The development of Dublin's docklands is testament to how an integrated social, economic and physical development agency with planning scheme capacity works.
The approach to planning in Dublin’s docklands is not flawed but the DDDA would have benefited from a performance review.
IT’S HARD TO see how the Dublin Docklands Development Authority (DDDA) can recover from its predicament.
It has finished up in a very bad place with potentially huge liabilities and not even enough cash to keep up the maintenance of the place. Perhaps it is about to pass away and be forgotten?
However, its immense legacy – and of the Custom House Docks Development Authority before it – cannot be ignored. Anyone who visited Sheriff Street, the North Wall or the Dublin Gas Works on Sir John Rogerson’s Quay in the mid-1990s will tell you how much and how quickly the place has changed.

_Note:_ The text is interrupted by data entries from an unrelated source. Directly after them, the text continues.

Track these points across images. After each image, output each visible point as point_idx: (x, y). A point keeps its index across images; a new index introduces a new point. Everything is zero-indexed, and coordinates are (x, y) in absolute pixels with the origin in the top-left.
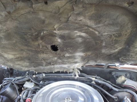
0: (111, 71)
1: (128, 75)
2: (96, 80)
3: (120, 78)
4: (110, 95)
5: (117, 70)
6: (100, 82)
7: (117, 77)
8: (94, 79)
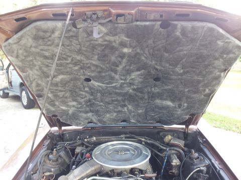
0: (159, 131)
1: (175, 135)
2: (146, 140)
3: (167, 137)
4: (159, 154)
5: (164, 130)
6: (149, 141)
7: (165, 137)
8: (143, 139)
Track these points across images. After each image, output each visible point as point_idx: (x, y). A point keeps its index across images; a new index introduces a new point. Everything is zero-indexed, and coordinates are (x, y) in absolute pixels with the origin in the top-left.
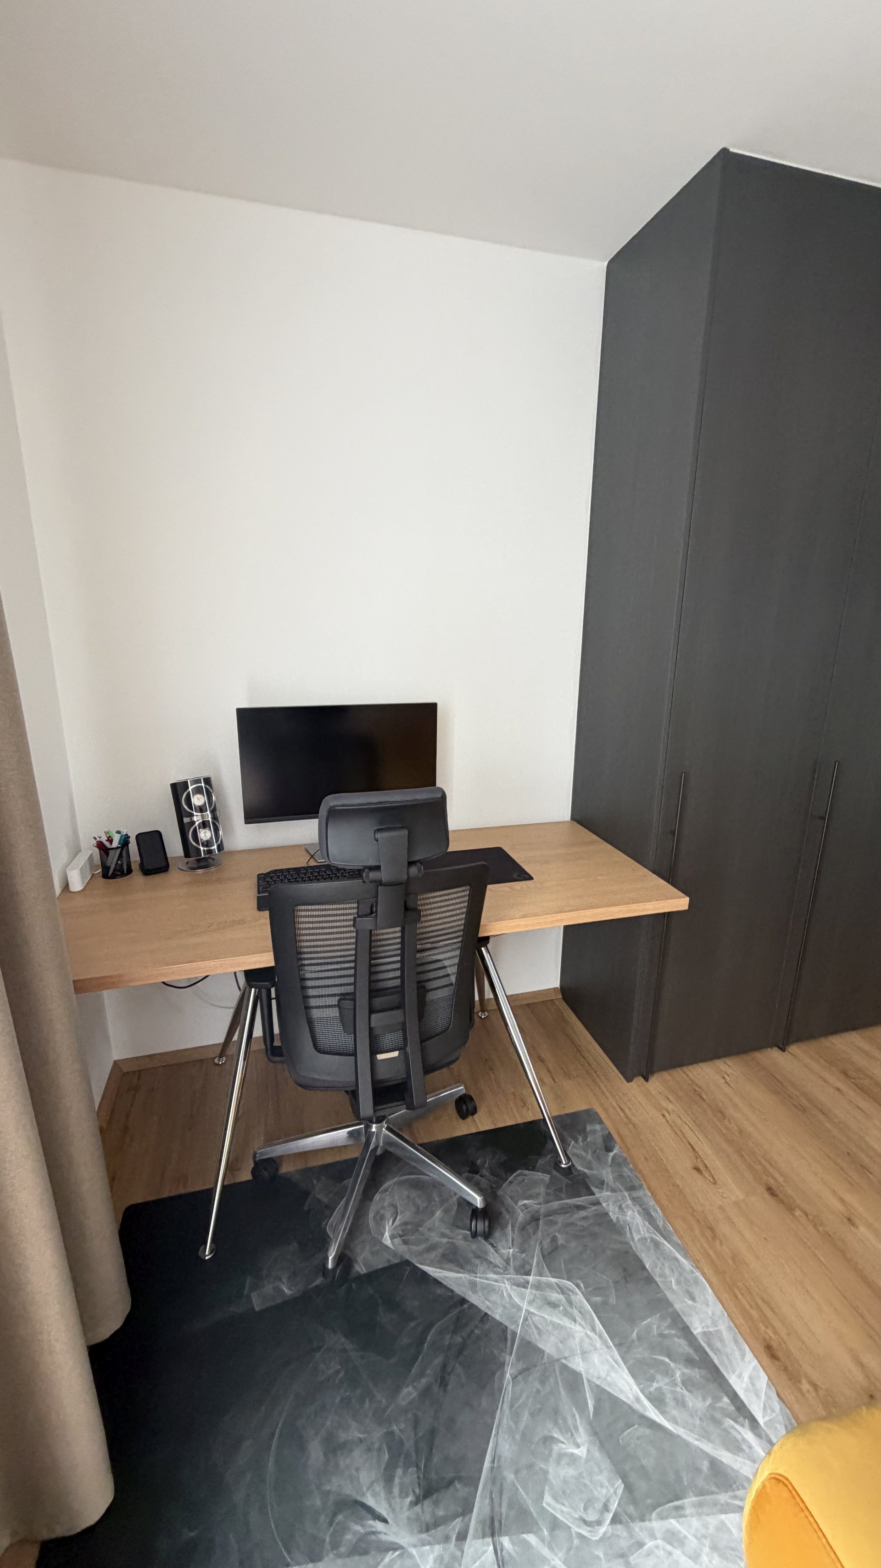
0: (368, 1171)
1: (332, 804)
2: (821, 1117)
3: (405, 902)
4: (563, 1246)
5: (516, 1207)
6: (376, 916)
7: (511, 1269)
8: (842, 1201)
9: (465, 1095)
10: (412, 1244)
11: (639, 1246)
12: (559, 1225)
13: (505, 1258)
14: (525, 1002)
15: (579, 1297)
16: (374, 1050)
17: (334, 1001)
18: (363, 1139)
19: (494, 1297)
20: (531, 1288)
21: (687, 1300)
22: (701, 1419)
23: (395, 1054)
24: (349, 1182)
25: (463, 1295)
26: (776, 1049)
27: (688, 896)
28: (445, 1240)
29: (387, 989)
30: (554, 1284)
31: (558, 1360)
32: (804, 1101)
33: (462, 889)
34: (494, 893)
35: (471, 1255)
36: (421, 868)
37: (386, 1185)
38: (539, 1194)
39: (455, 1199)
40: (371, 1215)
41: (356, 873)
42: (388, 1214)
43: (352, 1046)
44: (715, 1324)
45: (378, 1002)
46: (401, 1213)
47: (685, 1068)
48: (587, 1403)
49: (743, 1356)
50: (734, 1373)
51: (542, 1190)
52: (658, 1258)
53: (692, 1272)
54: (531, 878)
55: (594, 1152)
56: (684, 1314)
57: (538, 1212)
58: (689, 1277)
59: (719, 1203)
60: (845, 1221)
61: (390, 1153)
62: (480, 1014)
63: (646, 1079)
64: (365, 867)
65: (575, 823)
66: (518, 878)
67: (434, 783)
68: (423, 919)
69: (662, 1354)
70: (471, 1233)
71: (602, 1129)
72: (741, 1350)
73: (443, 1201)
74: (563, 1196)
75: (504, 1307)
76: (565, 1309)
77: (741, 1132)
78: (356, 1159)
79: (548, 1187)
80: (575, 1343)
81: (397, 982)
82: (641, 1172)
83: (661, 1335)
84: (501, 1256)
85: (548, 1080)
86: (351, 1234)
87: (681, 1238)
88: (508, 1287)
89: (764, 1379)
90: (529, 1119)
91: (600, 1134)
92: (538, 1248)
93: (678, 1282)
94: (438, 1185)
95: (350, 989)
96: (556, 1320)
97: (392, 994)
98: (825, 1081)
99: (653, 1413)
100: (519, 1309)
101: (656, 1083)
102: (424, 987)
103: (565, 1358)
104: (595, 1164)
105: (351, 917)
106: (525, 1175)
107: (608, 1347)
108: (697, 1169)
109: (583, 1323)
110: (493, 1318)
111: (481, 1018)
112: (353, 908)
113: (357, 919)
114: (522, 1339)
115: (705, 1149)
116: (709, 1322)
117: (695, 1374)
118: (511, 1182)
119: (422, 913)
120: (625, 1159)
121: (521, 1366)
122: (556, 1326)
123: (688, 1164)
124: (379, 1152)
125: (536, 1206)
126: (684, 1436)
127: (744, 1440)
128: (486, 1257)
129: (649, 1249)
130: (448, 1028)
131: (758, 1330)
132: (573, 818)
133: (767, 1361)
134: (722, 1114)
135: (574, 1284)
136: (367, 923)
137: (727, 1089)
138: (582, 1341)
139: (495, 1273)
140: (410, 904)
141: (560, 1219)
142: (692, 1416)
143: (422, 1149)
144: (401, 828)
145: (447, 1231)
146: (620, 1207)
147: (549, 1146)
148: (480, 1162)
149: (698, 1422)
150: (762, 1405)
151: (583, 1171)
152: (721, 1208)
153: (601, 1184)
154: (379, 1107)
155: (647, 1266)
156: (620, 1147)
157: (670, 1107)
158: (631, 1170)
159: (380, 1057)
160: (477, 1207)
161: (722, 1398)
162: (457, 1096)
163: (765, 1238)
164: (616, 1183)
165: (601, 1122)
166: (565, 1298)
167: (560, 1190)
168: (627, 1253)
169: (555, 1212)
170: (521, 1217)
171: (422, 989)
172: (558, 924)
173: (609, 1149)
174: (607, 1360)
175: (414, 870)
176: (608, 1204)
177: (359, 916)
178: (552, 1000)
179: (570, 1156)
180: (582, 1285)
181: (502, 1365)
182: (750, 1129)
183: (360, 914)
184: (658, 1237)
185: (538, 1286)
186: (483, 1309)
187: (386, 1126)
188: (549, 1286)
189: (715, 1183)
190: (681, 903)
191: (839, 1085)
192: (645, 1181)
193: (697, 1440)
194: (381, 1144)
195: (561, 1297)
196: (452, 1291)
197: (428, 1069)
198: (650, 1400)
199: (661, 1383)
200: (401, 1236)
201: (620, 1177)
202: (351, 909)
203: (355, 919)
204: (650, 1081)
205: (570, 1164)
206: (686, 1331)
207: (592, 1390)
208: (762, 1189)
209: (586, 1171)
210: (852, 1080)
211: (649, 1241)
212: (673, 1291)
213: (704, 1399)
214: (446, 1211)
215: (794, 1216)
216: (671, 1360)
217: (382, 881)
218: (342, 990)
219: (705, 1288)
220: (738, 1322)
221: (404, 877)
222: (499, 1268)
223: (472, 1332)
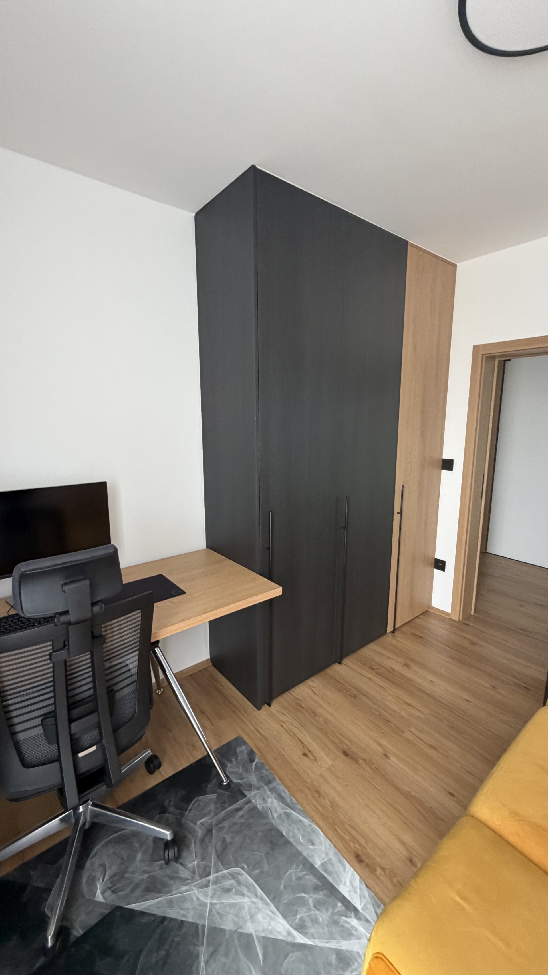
0: (79, 845)
1: (23, 570)
2: (364, 698)
3: (92, 632)
4: (230, 843)
5: (195, 827)
6: (68, 648)
7: (197, 877)
8: (380, 745)
9: (152, 755)
10: (120, 891)
11: (278, 821)
12: (226, 829)
13: (192, 870)
14: (189, 674)
15: (245, 877)
16: (76, 750)
17: (38, 721)
18: (73, 820)
19: (187, 905)
20: (212, 885)
21: (309, 847)
22: (328, 926)
23: (94, 748)
24: (62, 861)
25: (162, 915)
26: (337, 664)
27: (281, 586)
28: (145, 876)
29: (83, 700)
30: (228, 875)
31: (236, 931)
32: (355, 691)
33: (135, 612)
34: (159, 608)
35: (166, 879)
36: (102, 605)
37: (94, 852)
38: (210, 811)
39: (150, 839)
40: (84, 880)
41: (48, 620)
42: (98, 874)
43: (56, 753)
44: (327, 854)
45: (76, 713)
46: (109, 868)
47: (291, 691)
48: (258, 955)
49: (345, 869)
50: (341, 883)
51: (212, 807)
52: (290, 825)
53: (310, 825)
54: (184, 593)
55: (243, 766)
56: (309, 857)
57: (211, 825)
58: (309, 829)
59: (319, 772)
60: (383, 756)
61: (97, 823)
62: (157, 692)
63: (269, 705)
64: (57, 614)
65: (209, 549)
66: (175, 594)
67: (109, 542)
68: (107, 641)
69: (300, 892)
70: (165, 862)
71: (247, 748)
72: (344, 866)
73: (141, 845)
74: (227, 805)
75: (194, 909)
76: (236, 890)
77: (325, 722)
78: (68, 838)
79: (216, 803)
80: (245, 913)
81: (91, 692)
82: (273, 770)
83: (299, 879)
84: (188, 869)
85: (208, 724)
86: (69, 905)
87: (302, 805)
88: (196, 891)
89: (357, 877)
90: (199, 758)
91: (246, 752)
92: (213, 851)
93: (303, 836)
94: (136, 834)
95: (52, 708)
96: (232, 901)
97: (88, 702)
98: (363, 676)
99: (300, 939)
100: (205, 905)
101: (275, 706)
102: (113, 690)
103: (241, 927)
104: (245, 775)
105: (48, 653)
106: (201, 800)
107: (267, 904)
108: (305, 755)
109: (249, 894)
110: (188, 922)
111: (158, 694)
112: (49, 646)
113: (53, 654)
114: (210, 928)
115: (308, 740)
116: (324, 855)
117: (320, 895)
118: (190, 810)
119: (106, 637)
120: (262, 763)
121: (211, 950)
122: (232, 905)
123: (300, 753)
124: (87, 826)
125: (209, 821)
126: (320, 944)
127: (353, 927)
128: (177, 875)
129: (283, 821)
130: (134, 715)
131: (350, 847)
132: (207, 547)
133: (357, 865)
134: (315, 714)
135: (240, 868)
136: (62, 655)
137: (314, 697)
138: (250, 908)
139: (186, 885)
140: (96, 634)
141: (226, 824)
142: (322, 927)
143: (121, 811)
144: (84, 579)
145: (147, 868)
146: (264, 799)
147: (214, 773)
148: (167, 803)
149: (326, 929)
150: (359, 897)
151: (237, 782)
152: (321, 775)
153: (250, 787)
154: (82, 795)
155: (284, 834)
156: (259, 757)
157: (285, 719)
158: (267, 770)
159: (81, 755)
160: (167, 840)
161: (337, 904)
162: (146, 759)
163: (346, 785)
164: (259, 782)
165: (245, 743)
166: (236, 881)
167: (224, 802)
168: (271, 830)
169: (223, 820)
170: (200, 833)
171: (111, 692)
172: (205, 621)
173: (252, 761)
174: (268, 915)
175: (96, 609)
176: (256, 800)
177: (54, 652)
178: (206, 668)
179: (228, 774)
180: (246, 867)
181: (197, 956)
182: (330, 718)
183: (55, 649)
184: (289, 810)
185: (216, 882)
186: (179, 918)
187: (91, 803)
188: (224, 877)
189: (316, 759)
190: (277, 591)
191: (370, 676)
192: (276, 774)
193: (327, 942)
194: (88, 819)
195: (233, 882)
196: (154, 915)
197: (121, 750)
198: (296, 929)
199: (302, 913)
200: (110, 888)
201: (261, 778)
202: (47, 647)
203: (50, 655)
204: (272, 706)
205: (229, 780)
206: (311, 868)
207: (259, 941)
208: (340, 754)
209: (239, 781)
210: (375, 671)
211: (283, 815)
212: (301, 844)
213: (327, 910)
214: (145, 852)
215: (359, 764)
216: (305, 894)
217: (71, 621)
218: (46, 710)
219: (319, 833)
220: (339, 848)
221: (89, 615)
222: (188, 879)
223: (173, 940)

From being a post-industrial economic wasteland it is now an ultra-modern mixed-use extension to the central business district of Dublin. Some argue that it is the new central business zone with such a concentration of banking, financial services and almost all the main legal firms based there.
Since the DDDA was set up in 1997 there must have been over 929,030sq m (10 million sq ft) of development along the river. The population of the area is up by 6,000 and the number of jobs has increased by 20,000.
The physical legacy of the docklands initiative also includes the riverside campshires, the conversion of the contaminated gas site into Grand Canal Square, the National College of Ireland campus, the soon-to-open National Conference Centre, the O2 arena, the Grand Canal Theatre, the Seán O’Casey Bridge, the Samuel Beckett Bridge, the restored Spencer Dock and the docklands Luas extension.
The DDDA has invested huge resources in educational and other social development programmes and, by the operation of the Docklands Council, kept a close relationship with community and other stakeholders while all this was happening.
The DDDA didn’t do all of this itself: there was a development strategy it managed against a masterplan vision which made the various elements viable.
It may be that you wouldn’t need a DDDA-type of organisation for every large scale regeneration project but the value of having the DDDA is that the vision of the original 1997 masterplan is substantially achieved and, up until the disaster of the Glass Bottle site, the DDDA hadn’t cost the taxpayer a cent.
I’ve read reports that the planning system in the docklands was unfair because it didn’t allow third party appeal. That is a misunderstanding of the planning process. The point of docklands planning was to plan an entire area in a transparent and predictable way. The DDDA had to work up its planning schemes and go through all the advertising, consultation and public meeting processes, including close liaison with Dublin City Council.
After that, the council of the DDDA had to be satisfied that the planning scheme was appropriate in its social, economic and physical proposal before it was put to the minister for approval. That was, in effect, the planning application.
The subsequent Section 25s were only notes to confirm that a building design conformed to the planning scheme and there was no need to waste time going back through all the consultation processes a second time. The quick turnaround of these Section 25s was the key to the rapid development of the docklands. Without it we would only have half a docklands and it may even have been too slow a process to give the level of confidence to achieve even that.
When mistakes are made recriminations will follow. But, even if the DDDA lost its way and blew everything on a high-risk land deal, we should not rush to conclude that the concept of an integrated social, economic and physical development agency with planning scheme capacity – as laid down in the DDDA Act of 1997 – is flawed. It is not, and the output of the docklands project is testament to that.
Perhaps, before 12 years of operations expired, the DDDA might have benefited from a performance review. But let’s not suggest that the model must be wrong because we waited until the engine blew up before checking the oil.